A futura concessionária vai receber uma ferrovia pronta, mas sem operações regulares, e precisará investir R$ 3 bilhões. O grosso irá para a compra de material rodante (locomotivas e vagões), mas uma parte dos recursos deve ser alocada também em sinalização e sistemas de comunicação.

As estimativas oficiais apontam, em um cenário descrito como "conservador" pelo governo, que haverá 1,2 milhão de toneladas de cargas imediatamente e cerca de 8 milhões de toneladas em 2020. O secretário de projetos do Programa de Parcerias de Investimentos (PPI), Tarcísio Freitas, frisou que a demanda projetada e a reserva de cargas para o direito de passagem em outras malhas "estão compatíveis".

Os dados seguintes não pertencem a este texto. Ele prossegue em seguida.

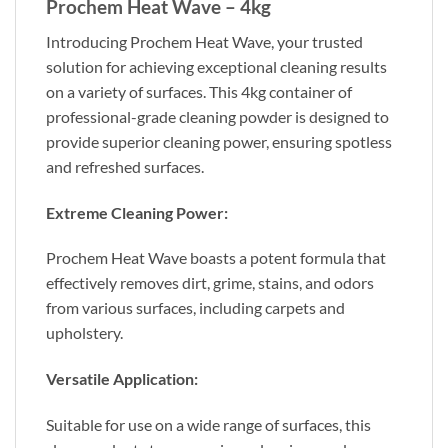
Prochem Heat Wave – 4kg
Introducing Prochem Heat Wave, your trusted
solution for achieving exceptional cleaning results
on a variety of surfaces. This 4kg container of
professional-grade cleaning powder is designed to
provide superior cleaning power, ensuring spotless
and refreshed surfaces.
Extreme Cleaning Power:
Prochem Heat Wave boasts a potent formula that
effectively removes dirt, grime, stains, and odors
from various surfaces, including carpets and
upholstery.
Versatile Application:
Suitable for use on a wide range of surfaces, this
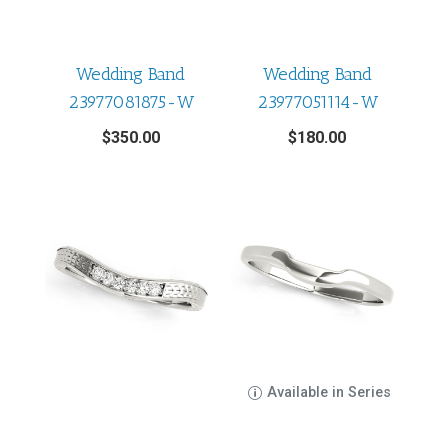
Wedding Band
Wedding Band
23977081875-W
23977051114-W
$
350.00
$
180.00
Available in Series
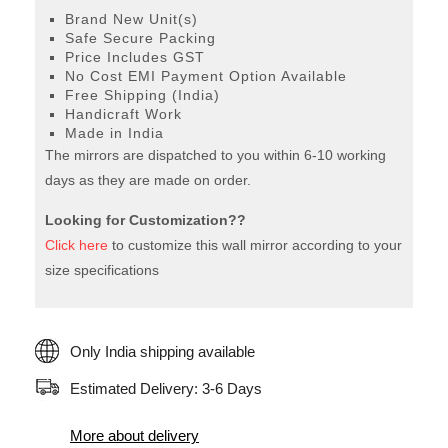
Brand New Unit(s)
Safe Secure Packing
Price Includes GST
No Cost EMI Payment Option Available
Free Shipping (India)
Handicraft Work
Made in India
The mirrors are dispatched to you within 6-10 working
days as they are made on order.
Looking for Customization??
Click here
to customize this wall mirror according to your
size specifications
Only India shipping available
Estimated Delivery: 3-6 Days
More about delivery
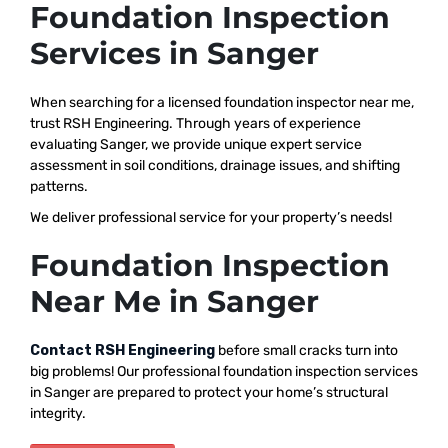
Foundation Inspection
Services in Sanger
When searching for a licensed foundation inspector near me,
trust RSH Engineering. Through years of experience
evaluating Sanger, we provide unique expert service
assessment in soil conditions, drainage issues, and shifting
patterns.
We deliver professional service for your property’s needs!
Foundation Inspection
Near Me in Sanger
Contact RSH Engineering
before small cracks turn into
big problems! Our professional foundation inspection services
in Sanger are prepared to protect your home’s structural
integrity.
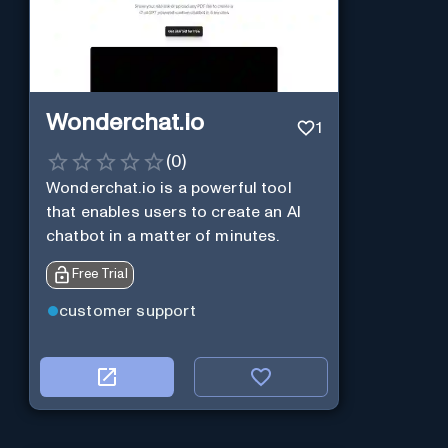
Wonderchat.io
1
(
0
)
Wonderchat.io is a powerful tool
that enables users to create an AI
chatbot in a matter of minutes.
Free Trial
customer support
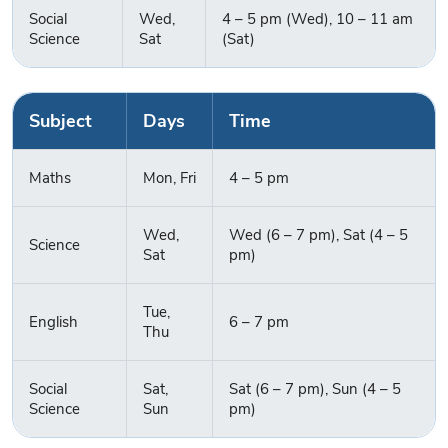
Social
Wed,
4 – 5 pm (Wed), 10 – 11 am
Science
Sat
(Sat)
Subject
Days
Time
Maths
Mon, Fri
4 – 5 pm
Wed,
Wed (6 – 7 pm), Sat (4 – 5
Science
Sat
pm)
Tue,
English
6 – 7 pm
Enquire Now
Thu
Social
Sat,
Sat (6 – 7 pm), Sun (4 – 5
Science
Sun
pm)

Essa não é a avaliação de Bernardo Figueiredo, ex-presidente da Empresa de Planejamento e Logística (EPL), hoje representante no Brasil da RZD, empresa estatal que opera 85 mil quilômetros de trilhos na Rússia. Segundo ele, conforme os termos propostos pela Agência Nacional de Transportes Terrestres (ANTT) para a renovação do contrato da Malha Paulista, a Rumo ficará obrigada a abrir sua rede para apenas dois trens por dia oriundos da Norte-Sul. Isso significa algo próximo de 3 milhões de toneladas anuais, o que corresponderá a menos de 5% da capacidade total com as obras de ampliação que a Rumo se compromete a fazer. Figueiredo menciona esse descasamento e a cláusula de "take or pay" como fatores que podem tirar a RZD do leilão.

Moreira informou que, em viagem a Moscou nos dias 20 e 21, o presidente Michel Temer "venderá" o projeto para os russos.

 

 

Valor econômico, v. 17, n. 4276, 14/06/2017. Brasil, p. A2.